Constructs a character pointer

GETPOS

([I=]i)

Obtains file position

IBCHNG

([I=]i, [POS=]j)

Generic function to change specified bit in a word.

ISHA

([I=]i, [SHIFT=]j)

Generic arithmetic shift

ISHC

([I=]i, [SHIFT=]j)

Generic circular shift

ISHL

([I=]i, [SHIFT=]j)

Generic left shift

([I=]i)

Counts number of leading 0 bits

LENGTH

([I=]i)

Returns the number of Cray words successfully transferred

LOC

([I=]i)

Returns the address of a variable (See Section 1.4.32, loc: Return the Address of an Object)

NEQV

([I=]i,[J=]j)

Logical non-equivalence. Use IOER(i,j) instead.

POPCNT

([I=]i)

Counts number of bits set to 1

POPPAR

([I=]i)

Computes bit popluation parity

SHIFT

([I=]i,[J=]j)

Shift left circular. Use ISHFT(i,j) or ISHFTC(i,j,k) instead.

SHIFTA

([I=]i,[J=]j)

Arithmetic shift with sign extension.

SHIFTL

([I=]i,[J=]j)

Shift left with zero fill. Use ISHFT(i,j) or ISHFTC(i,j,k) instead.

SHIFTR

([I=]i,[J=]j)

Shift right with zero fill. Use ISHFT(i,j) or ISHFTC(i,j,k) instead.

TIMEF

()

Returns elapsed time since the first call

UNIT

([I=]i)

Returns status of BUFFERIN or BUFFEROUT

XOR

([I=]i,[J=]j)

Logical exclusive OR. Use IOER(i,j) instead.

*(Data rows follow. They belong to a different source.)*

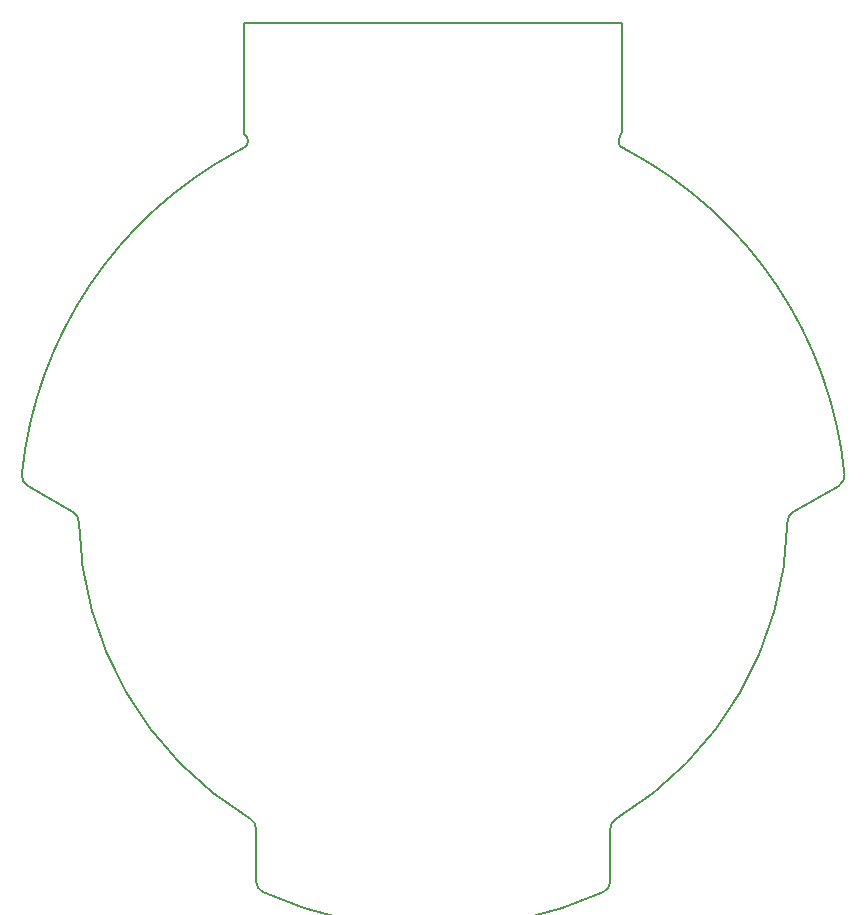
<source format=gbr>
%TF.GenerationSoftware,KiCad,Pcbnew,7.0.6*%
%TF.CreationDate,2024-04-14T17:53:18+02:00*%
%TF.ProjectId,amulet_controller,616d756c-6574-45f6-936f-6e74726f6c6c,1.1*%
%TF.SameCoordinates,Original*%
%TF.FileFunction,Profile,NP*%
%FSLAX46Y46*%
G04 Gerber Fmt 4.6, Leading zero omitted, Abs format (unit mm)*
G04 Created by KiCad (PCBNEW 7.0.6) date 2024-04-14 17:53:18*
%MOMM*%
%LPD*%
G01*
G04 APERTURE LIST*
%TA.AperFunction,Profile*%
%ADD10C,0.200000*%
%TD*%
G04 APERTURE END LIST*
D10*
X131972620Y-59148317D02*
G75*
G03*
X113672501Y-86533479I16527780J-30851783D01*
G01*
X162912152Y-121895231D02*
G75*
G03*
X163500400Y-120983971I-411652J911231D01*
G01*
X132536513Y-58846236D02*
G75*
G03*
X132800398Y-58405497I-236113J440736D01*
G01*
X133500403Y-116551943D02*
G75*
G03*
X133016528Y-115695429I-1000103J-57D01*
G01*
X164200405Y-58405495D02*
G75*
G03*
X164464289Y-58846234I499995J-5D01*
G01*
X133500428Y-120983970D02*
G75*
G03*
X134088635Y-121895259I999972J-30D01*
G01*
X163984274Y-115695425D02*
G75*
G03*
X178495141Y-90561866I-15483874J25695325D01*
G01*
X182833206Y-87498535D02*
G75*
G03*
X183328296Y-86533478I-500006J866035D01*
G01*
X132500400Y-57744151D02*
X132536513Y-57763500D01*
X178994960Y-89714558D02*
G75*
G03*
X178495141Y-90561866I500040J-866042D01*
G01*
X132536512Y-58846234D02*
X131972621Y-59148319D01*
X164500400Y-48300103D02*
X132500398Y-48300102D01*
X164350404Y-57847167D02*
G75*
G03*
X164200400Y-58204237I349896J-357033D01*
G01*
X163500400Y-120983971D02*
X163500399Y-116551940D01*
X133500400Y-116551943D02*
X133500401Y-120983970D01*
X163984282Y-115695438D02*
G75*
G03*
X163500399Y-116551940I516018J-856462D01*
G01*
X114167584Y-87498553D02*
X118005835Y-89714566D01*
X118505658Y-90561866D02*
G75*
G03*
X133016529Y-115695428I29994742J561766D01*
G01*
X134088636Y-121895258D02*
G75*
G03*
X162912165Y-121895258I14411764J31895158D01*
G01*
X132800401Y-58204236D02*
G75*
G03*
X132536513Y-57763500I-500101J-64D01*
G01*
X132800400Y-58204236D02*
X132800398Y-58405497D01*
X164200400Y-58405495D02*
X164200400Y-58204237D01*
X165028178Y-59148317D02*
X164464289Y-58846235D01*
X178994965Y-89714566D02*
X182833214Y-87498549D01*
X183328298Y-86533478D02*
G75*
G03*
X165028178Y-59148317I-34827898J-3466622D01*
G01*
X164500401Y-57490093D02*
X164500400Y-48300103D01*
X118505649Y-90561866D02*
G75*
G03*
X118005835Y-89714567I-999849J-18734D01*
G01*
X113672484Y-86533477D02*
G75*
G03*
X114167584Y-87498552I995116J-99023D01*
G01*
X164350384Y-57847147D02*
G75*
G03*
X164500401Y-57490093I-349884J357047D01*
G01*
X132500398Y-48300102D02*
X132500400Y-57744151D01*
M02*

</source>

See also Chapter 3 for a list of VMS Fortran 77 intrinsics.

### 2.3.4 Other Extensions

The Fortran 95 compiler recognizes the following additional intrinsic functions:

#### 2.3.4.1 MPI_SIZEOF

 MPI_SIZEOF( x, size, error) Returns the size in bytes of the machine representation of the given variable, x. If x is an array, it returns the size of the base element and not the size of the whole array x input; variable or array of arbitrary type size output; integer; size in bytes of x error output; integer; set to an error code if an error detected, zero otherwise

#### 2.3.4.2 Memory Functions

Memory allocation, reallocation, and deallocation functions malloc(), realloc(), and free() are implemented as f95 intrinsics. See Section 1.4.35, malloc, malloc64, realloc, free: Allocate/Reallocate/Deallocate Memory for details.